TRY IT
Pull out every line in the rows below that contains the word "stacked". Uppercase and lowercase letters count as different.

DATASET RECORDS
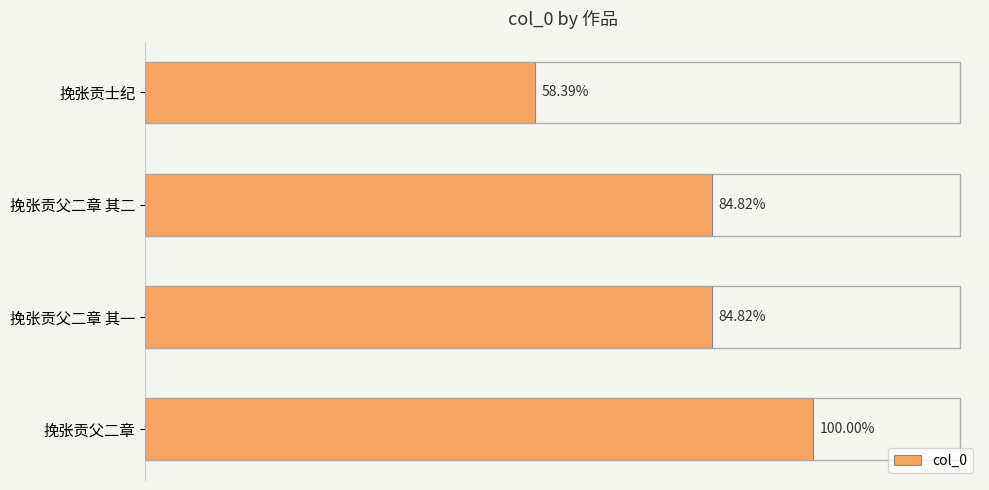

Are the bars grouped side by side (vs. stacked)?

No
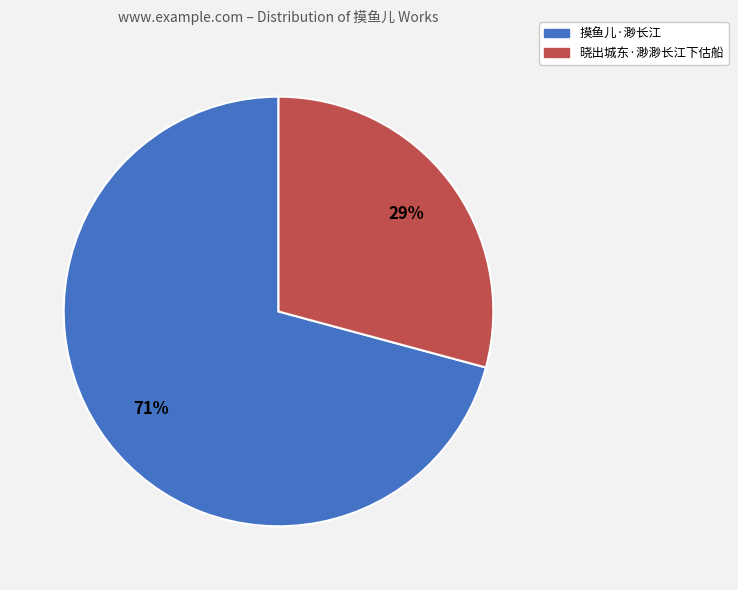

Do 摸鱼儿·渺长江 and 晓出城东·渺渺长江下估船 together represent more than half of the pie?

Yes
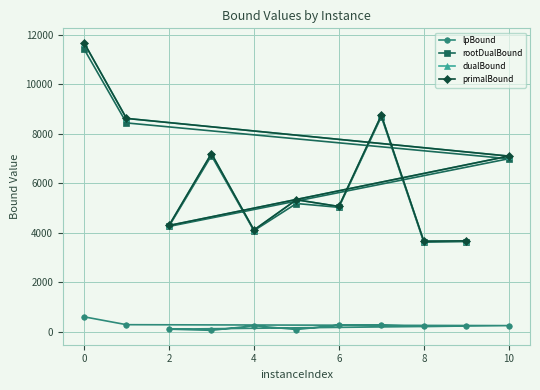

Does the chart have visible grid lines?

Yes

RESULT OF THE EXERCISE
Are the bars grouped side by side (vs. stacked)?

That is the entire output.